Немного теплого куриного помета
И бестолкового овечьего тепла;
Я всё отдам за жизнь — мне так нужна забота,
И спичка серная меня б согреть могла.
Взгляни: в моей руке лишь глиняная крынка,
И верещанье звезд щекочет слабый слух,
Но желтизну травы и теплоту суглинка
Нельзя не полюбить сквозь этот жалкий пух.
Тихонько гладить шерсть и ворошить солому,
Как яблоня зимой в рогоже голодать,
Тянуться с нежностью бессмысленно к чужому,
И шарить в пустоте, и терпеливо ждать.
Пусть заговорщики торопятся по снегу
Отарою овец и хрупкий наст скрипит,
Кому зима — полынь и горький дым к ночлегу,
Кому - крутая соль торжественных обид.
О, если бы поднять фонарь на длинной палке,
С собакой впереди идти под солью звезд
И с петухом в горшке прийти на двор к гадалке.
А белый, белый снег до боли очи ест.

1922

Две строчки сколько бы ни читал — сердце сжимается: "Я всё отдам за жизнь — мне так нужна забота, — / И спичка серная меня б согреть могла". Прочел стихотворение до­вольно поздно, а строки знал дав­но, вроде даже всегда. Острое чувство жалости, вызванное знанием дальнейшей судьбы поэта. Такое — с последними днями Пушкина: как боль­но было ему. Как больно и унизительно было Мандельштаму в пересыльном лагере на Второй речке под Владивостоком. Как страшно и холод­но. Со школьных лет в голове засело — субтропи­ки, Сихотэ-Алиньский заповедник, тигры: почти Индия. Я был там поздней осенью с желтой тра­вой и мокрым суглинком, во Владивостоке и во­круг, в Партизанске и прочих лагерных местах: Сибирь и Сибирь, что и значится на карте — тем более в декабре, когда умирал Мандельштам. Хотя бы физическая география — вне идеологии. В отличие от географии политической: то, что теперь Партизанск, всегда называлось — Сучан.

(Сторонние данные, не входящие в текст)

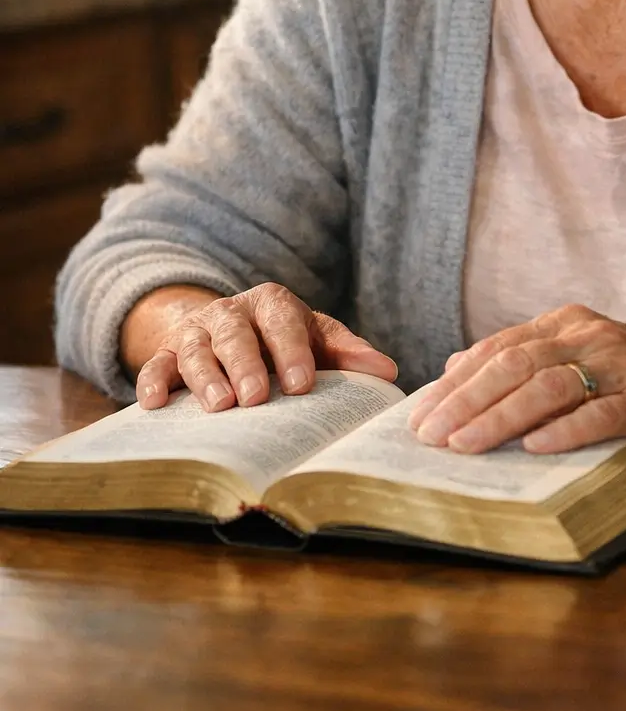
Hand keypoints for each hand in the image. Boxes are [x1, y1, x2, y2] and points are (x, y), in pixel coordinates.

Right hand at [134, 282, 397, 411]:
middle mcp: (231, 313)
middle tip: (257, 396)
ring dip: (206, 377)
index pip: (283, 321)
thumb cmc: (280, 339)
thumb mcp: (314, 336)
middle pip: (236, 334)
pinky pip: (156, 365)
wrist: (225, 327)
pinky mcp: (166, 354)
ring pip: (196, 349)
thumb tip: (387, 371)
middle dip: (247, 364)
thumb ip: (346, 352)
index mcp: (272, 303)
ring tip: (221, 407)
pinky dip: (153, 380)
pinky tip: (154, 402)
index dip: (292, 350)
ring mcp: (195, 332)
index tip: (304, 384)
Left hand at [407, 303, 625, 457]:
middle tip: (428, 435)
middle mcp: (591, 336)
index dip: (455, 382)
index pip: (499, 348)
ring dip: (500, 416)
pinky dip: (564, 431)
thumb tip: (456, 368)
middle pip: (514, 363)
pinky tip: (533, 449)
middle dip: (464, 400)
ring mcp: (622, 366)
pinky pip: (601, 413)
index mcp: (569, 323)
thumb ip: (528, 359)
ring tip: (464, 446)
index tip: (419, 414)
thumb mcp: (585, 356)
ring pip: (548, 385)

В статье о Франсуа Вийоне Мандельштам про­зрачно пишет о себе: "Через всю свою беспутную жизнь он пронес непоколебимую уверенность, что кто-то о нем должен заботиться, ведать его дела и выручать его из затруднительных поло­жений". Рядом с ним был "кто-то": изредка — дру­зья и почитатели, иногда — Ахматова, почти все­гда — жена. В сучанские холода он остался один, некому оказалось поднести серную спичку, предсказанную за шестнадцать лет до того. Мандель­штам ощутимо предчувствовал смерть: когда писал о чужой, имел в виду свою.

Вдова вспоминает, как "говорила ему: "Что ты себя сам хоронишь?", а он отвечал, что надо са­мому себя похоронить, пока не поздно, потому что неизвестно, что еще предстоит". Это было в воро­нежской ссылке, когда уже стало по-настоящему опасно. Когда сочинялись строки: "У чужих лю­дей мне плохо спится, / И своя-то жизнь мне не близка". Когда, сходя с ума, в периоды жестокого прояснения Мандельштам говорил жене, "что уничтожают у нас людей в основном правильно — по чутью, за то, что они не совсем обезумели...".